Maintenance policies are divided into reactive, preventive, or predictive, with crystal clear semantic distinctions. Each of these “approaches to trouble” has advantages and limitations, according to the specifics of the application, and has historically been codified one after the other following the growing complexity of systems and the availability of new technologies.
Therefore, following a “historical” criterion, the classification is easy to understand:
- Reactive maintenance is activated upon the occurrence of a fault, has no costs as long as trouble does not occur, but it can weigh heavily in terms of service interruptions and reduced safety. To reduce intervention times, it is necessary to keep a stock of spare parts that have not been used for a long time. The knowledge tools for maintenance workers are only the guides (troubleshooting) developed during the design of the system.
- Preventive maintenance is cyclical maintenance, carried out by scheduling the replacement of components subject to wear before they fail or break. Maintenance is scheduled when equipment is already down, but it’s easy to waste components by being over-cautiousness or cause failure by incorrectly replacing spare parts.
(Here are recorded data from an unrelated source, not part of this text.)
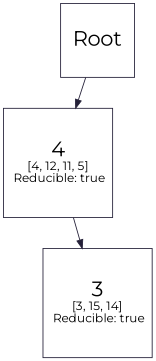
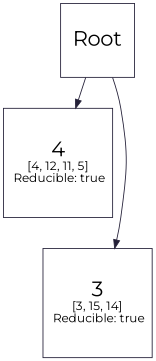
  digraph {
    color="#242038"
    fontname=Montserrat
    node [color="#242038" fontname=Montserrat shape=square]
    edge [color="#242038" fontname=Montserrat]
    n1 [label=<<font point-size="24.0"> Root </font>>]
    n2 [label=<<font point-size="24.0"> 4 </font><br/> [4, 12, 11, 5] <br/> Reducible: true>]
    n3 [label=<<font point-size="24.0"> 3 </font><br/> [3, 15, 14] <br/> Reducible: true>]
    n1 -> n2
-   n2 -> n3
+   n1 -> n3
  }
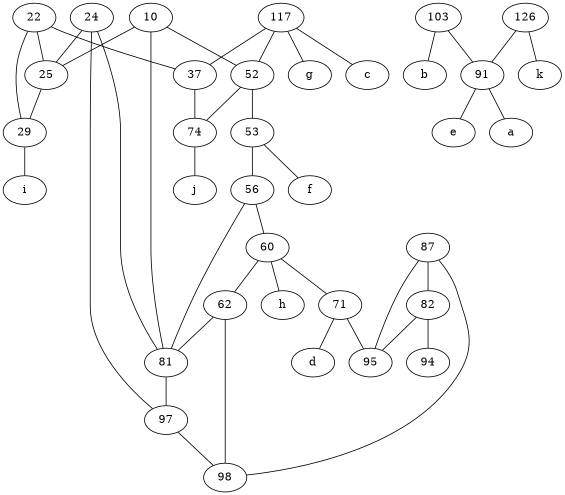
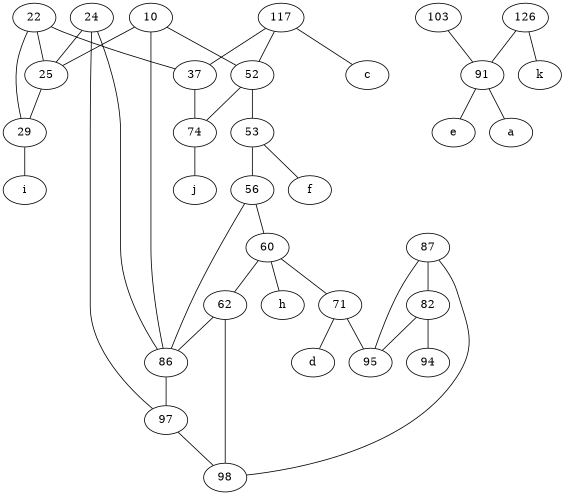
  graph {
    node [labelfontsize=50]
    n1 [label=10]
    25
    52
-   81
+   81 [label=86]
    29
    74
    53
    97
    22
    37
    i
    24
    98
    j
    56
    f
    60
    62
    71
    h
    d
    95
    87
    n24 [label=82]
    94
    91
    e
    a
    103
-   b
    117
-   g
    c
    126
    k
    n1 -- 25
    n1 -- 52
    n1 -- 81
    25 -- 29
    52 -- 74
    52 -- 53
    81 -- 97
    29 -- i
    74 -- j
    53 -- 56
    53 -- f
    97 -- 98
    22 -- 25
    22 -- 29
    22 -- 37
    37 -- 74
    24 -- 25
    24 -- 81
    24 -- 97
    56 -- 81
    56 -- 60
    60 -- 62
    60 -- 71
    60 -- h
    62 -- 81
    62 -- 98
    71 -- d
    71 -- 95
    87 -- 98
    87 -- 95
    87 -- n24
    n24 -- 95
    n24 -- 94
    91 -- e
    91 -- a
    103 -- 91
-   103 -- b
    117 -- 52
    117 -- 37
-   117 -- g
    117 -- c
    126 -- 91
    126 -- k
  }
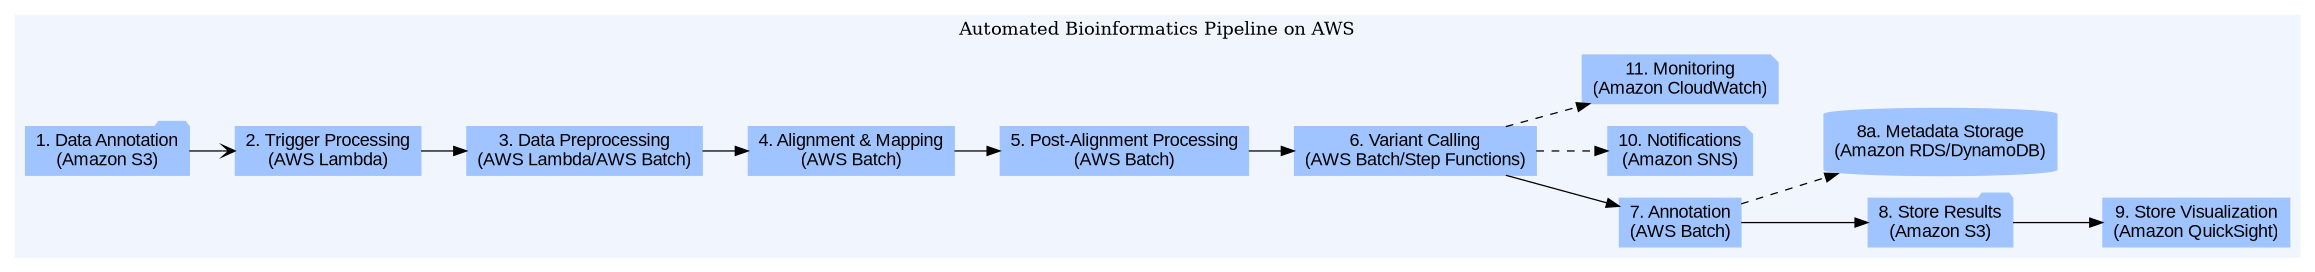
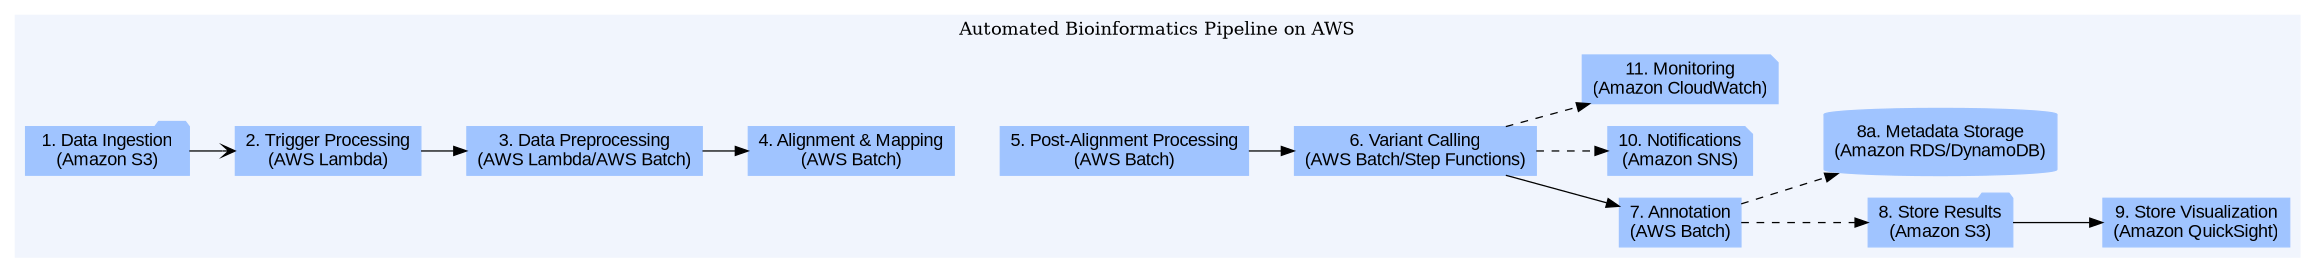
  digraph {
    rankdir=LR
    node [color="#A0C4FF" fontname=Arial shape=rectangle style=filled]
-   n1 [label="1. Data Annotation\n(Amazon S3)" shape=folder]
+   n1 [label="1. Data Ingestion\n(Amazon S3)" shape=folder]
    n2 [label="2. Trigger Processing\n(AWS Lambda)"]
    n3 [label="3. Data Preprocessing\n(AWS Lambda/AWS Batch)"]
    n4 [label="4. Alignment & Mapping\n(AWS Batch)"]
    n5 [label="5. Post-Alignment Processing\n(AWS Batch)"]
    n6 [label="6. Variant Calling\n(AWS Batch/Step Functions)"]
    n7 [label="7. Annotation\n(AWS Batch)"]
    n8 [label="8. Store Results\n(Amazon S3)" shape=folder]
    n9 [label="8a. Metadata Storage\n(Amazon RDS/DynamoDB)" shape=cylinder]
    n10 [label="9. Store Visualization\n(Amazon QuickSight)"]
    n11 [label="10. Notifications\n(Amazon SNS)" shape=note]
    n12 [label="11. Monitoring\n(Amazon CloudWatch)" shape=note]
    subgraph cluster_1 {
      color="#F1F5FD"
      label="Automated Bioinformatics Pipeline on AWS"
      style=filled
      n1
      n2
      n3
      n4
      n5
      n6
      n7
      n8
      n9
      n10
      n11
      n12
    }
    n1 -> n2 [arrowhead=vee]
    n2 -> n3
    n3 -> n4
-   n4 -> n5
    n5 -> n6
    n6 -> n7
    n6 -> n11 [style=dashed]
    n6 -> n12 [style=dashed]
-   n7 -> n8
+   n7 -> n8 [style=dashed]
    n7 -> n9 [style=dashed]
    n8 -> n10
  }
- Predictive maintenance is carried out only when the condition of the component requires its replacement and for this reason, it’s also defined as “proactive”. It is the most recent technique, made possible only by the advent of IoT technology for the collection of data from the field and algorithms capable of deducing the degradation of a component. Its inclusion among the technologies enabling the Industry 4.0 (smart industry) paradigm has accelerated its diffusion in all industrial sectors. Also, in this case, the replacement of parts takes place only during the planned downtime.
Predictive maintenance in enclosures
Predictive maintenance initially concerned mechanical components, because they are subject to wear and are capable of providing obvious signs of degradation like vibrations during their operation. The measurement and analysis of the amplitude of vibrations over time and frequency make it possible to predict the approach of fault conditions.
At the same time, a loss of effectiveness of the ventilation due to accidental obstacles or dirtying of the filters can cause a temperature drift inside the cabinet and in turn, be the cause of failure.
The heart of the system is in the “cloud” level, where the data collected from the field is stored. The mind is in the algorithm, which through KPIs indicates the state of health of the parts or the occurrence of unexpected anomalies with traffic light logic. Measurements take place at the “edge” level, which must not interfere with the process under control.
Predictive maintenance devices
The first IIoT device dedicated to predictive maintenance in thermal management is Sensis by Fandis. Sensis, in addition to the measurements of the climatic quantities in the cabinet and the control of devices to maintain the optimal temperature level, is able to process information at the “edge” level and recognize anomalous events.